• EXERCISE INSTRUCTIONS:
Pick out all lines with the word "Fine" from the records that follow.

[Change detection data]
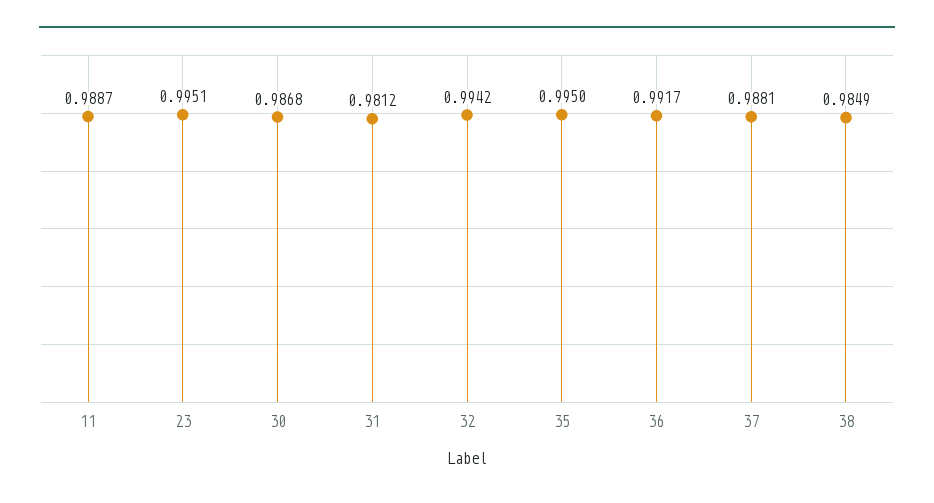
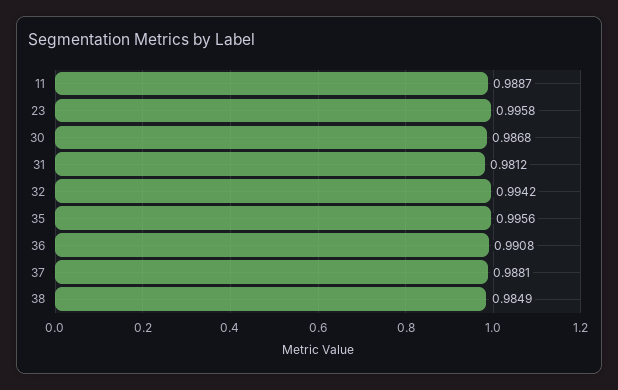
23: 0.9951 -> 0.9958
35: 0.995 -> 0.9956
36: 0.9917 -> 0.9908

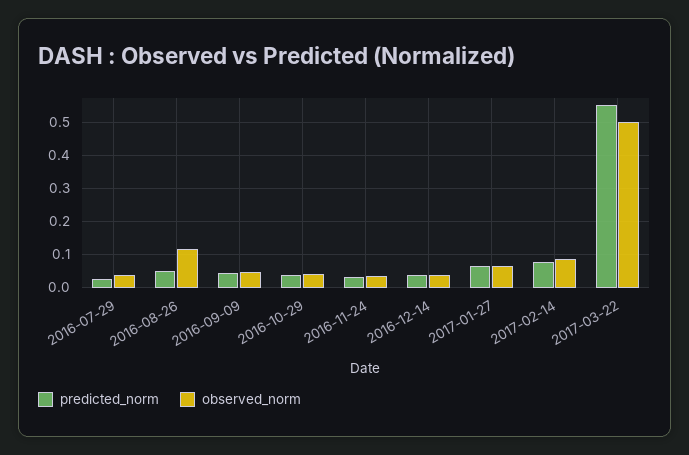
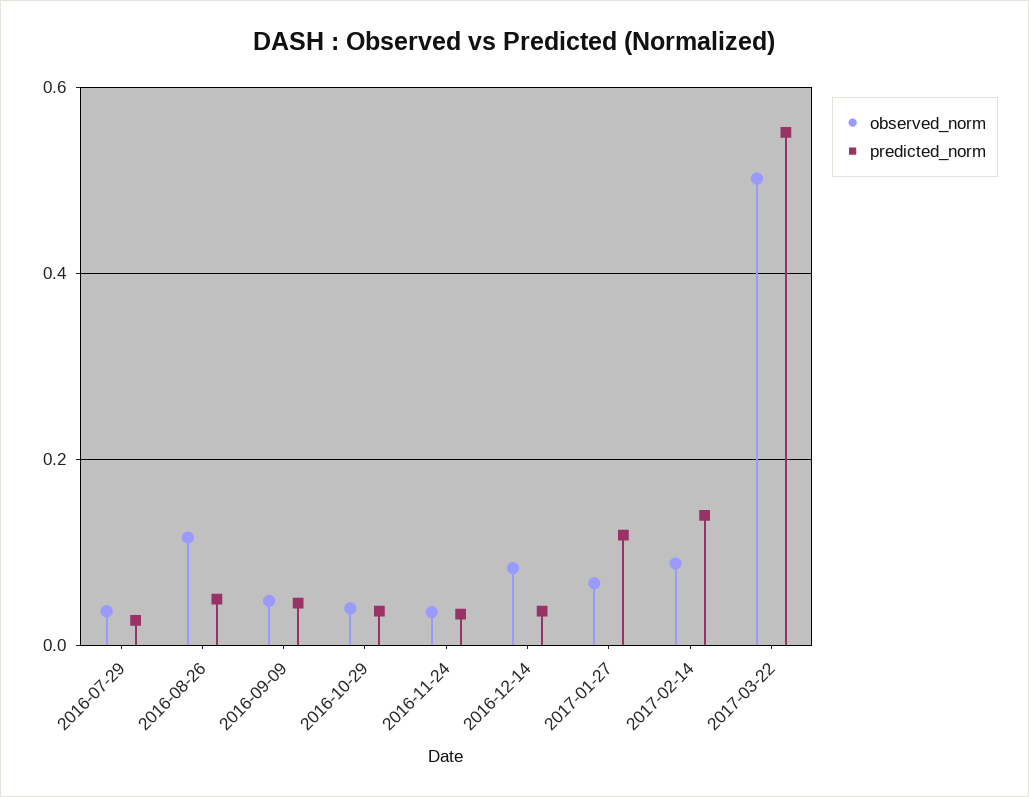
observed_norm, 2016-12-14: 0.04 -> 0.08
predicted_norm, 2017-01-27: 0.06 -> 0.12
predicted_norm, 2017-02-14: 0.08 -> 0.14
...
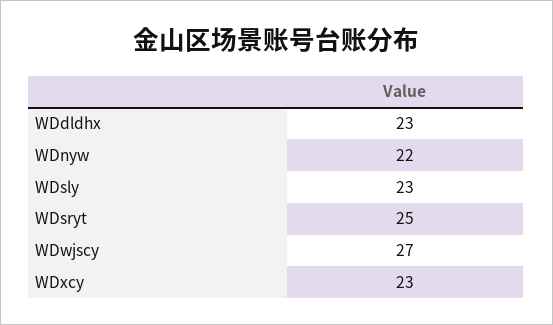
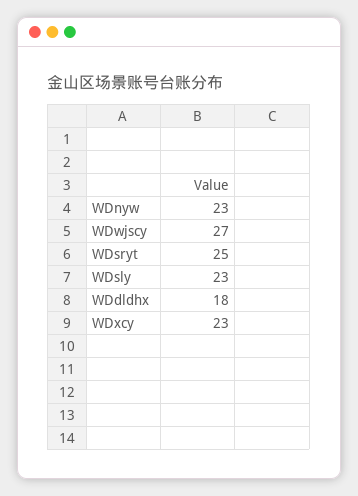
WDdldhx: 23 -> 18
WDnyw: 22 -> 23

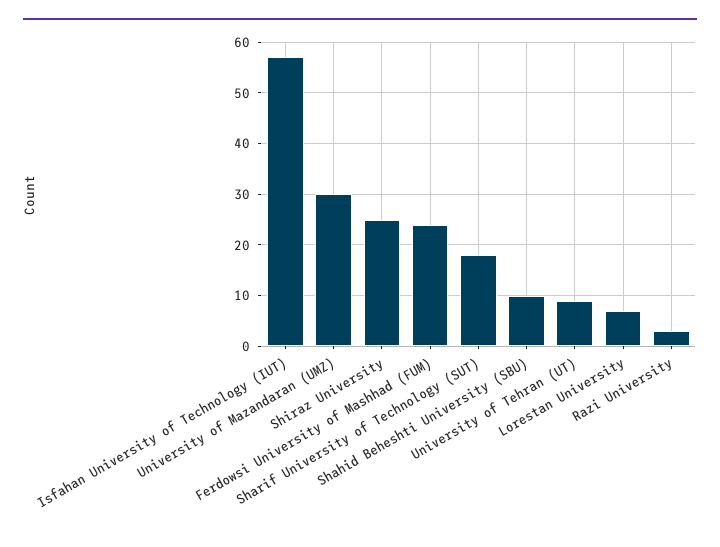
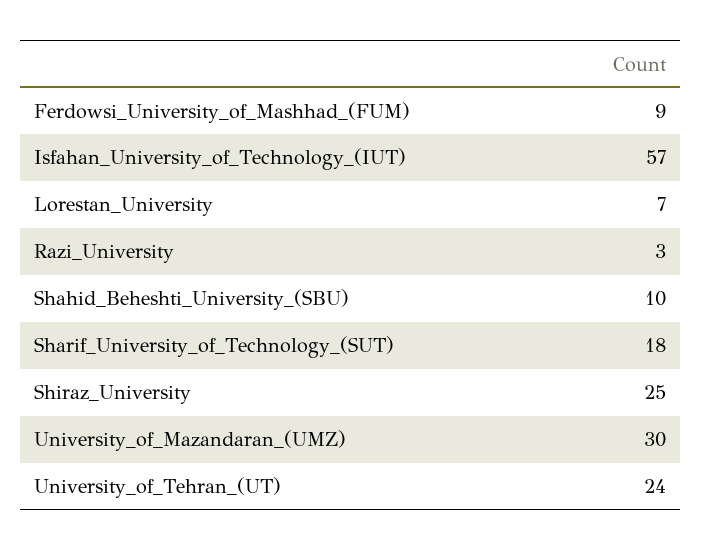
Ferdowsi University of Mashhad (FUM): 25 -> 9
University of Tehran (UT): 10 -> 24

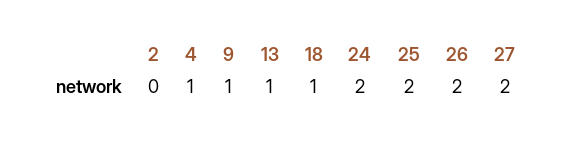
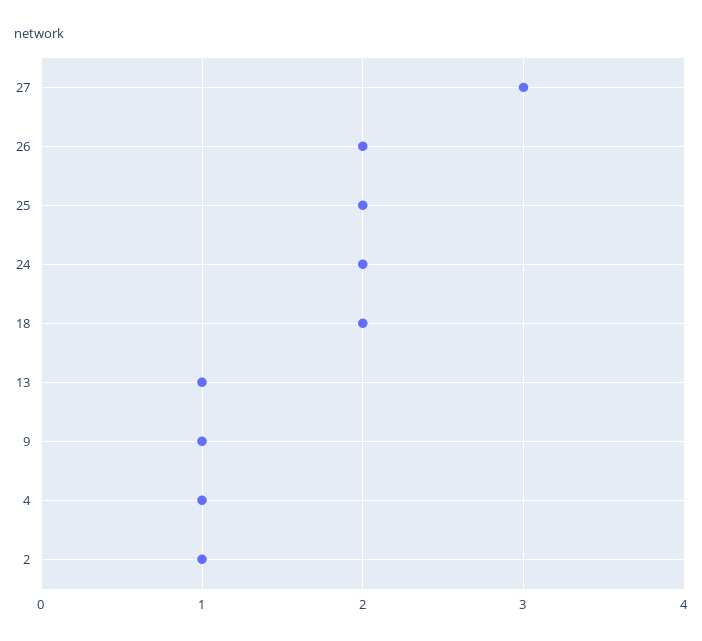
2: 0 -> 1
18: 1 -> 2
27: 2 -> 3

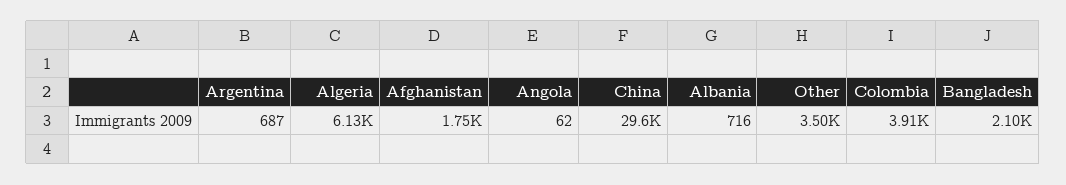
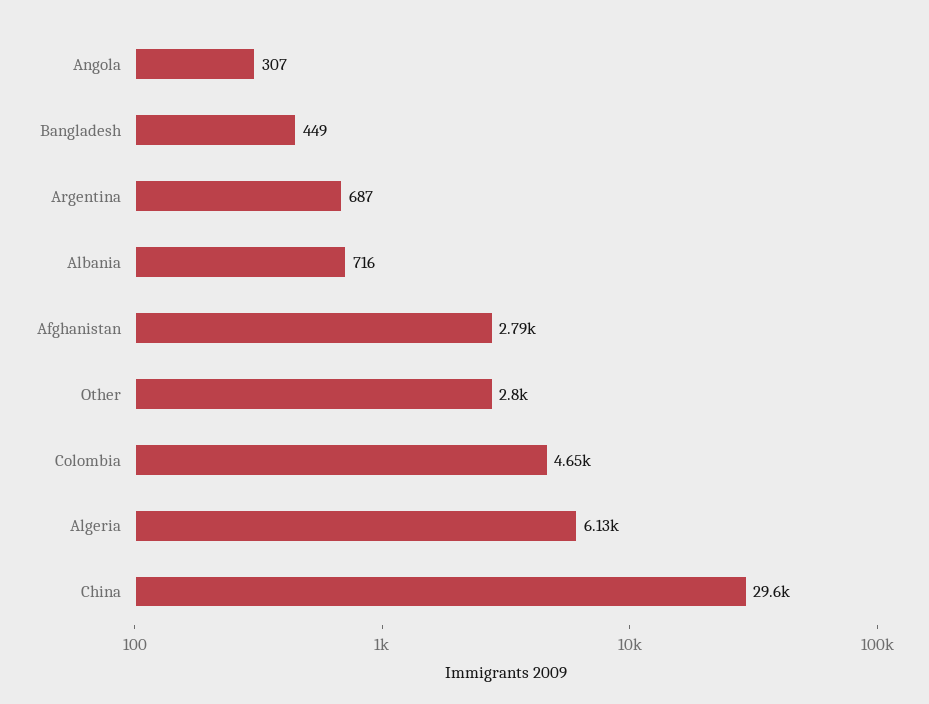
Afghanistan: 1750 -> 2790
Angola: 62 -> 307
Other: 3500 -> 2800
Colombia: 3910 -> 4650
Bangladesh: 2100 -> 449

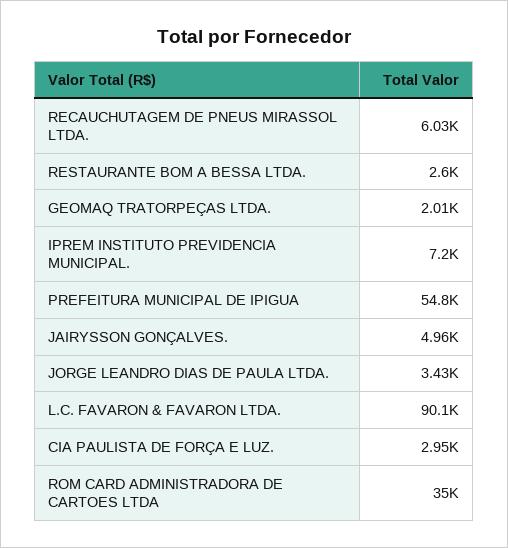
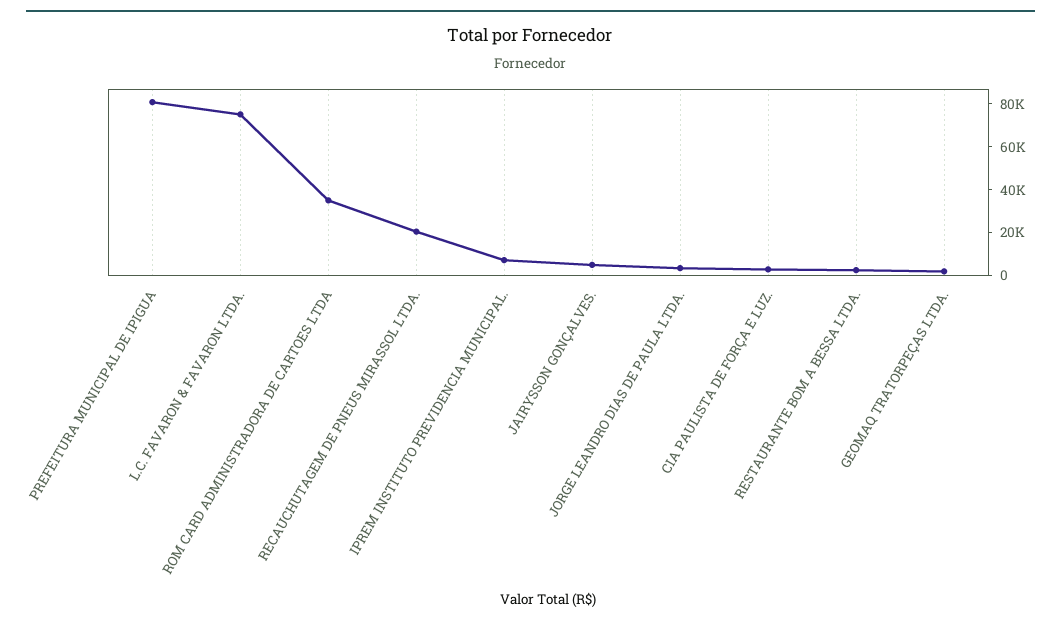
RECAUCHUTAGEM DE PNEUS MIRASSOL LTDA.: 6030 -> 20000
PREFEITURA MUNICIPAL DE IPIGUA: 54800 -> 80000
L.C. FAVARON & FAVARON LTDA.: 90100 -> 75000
---
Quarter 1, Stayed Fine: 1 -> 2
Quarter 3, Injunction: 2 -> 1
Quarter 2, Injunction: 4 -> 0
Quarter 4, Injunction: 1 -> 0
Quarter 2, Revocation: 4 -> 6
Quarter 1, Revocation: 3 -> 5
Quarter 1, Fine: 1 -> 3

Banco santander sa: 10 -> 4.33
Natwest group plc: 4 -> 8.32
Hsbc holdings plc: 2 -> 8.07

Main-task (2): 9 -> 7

• ANSWER FOR THIS EXERCISE:
Quarter 1, Stayed Fine: 1 -> 2
Quarter 1, Fine: 1 -> 3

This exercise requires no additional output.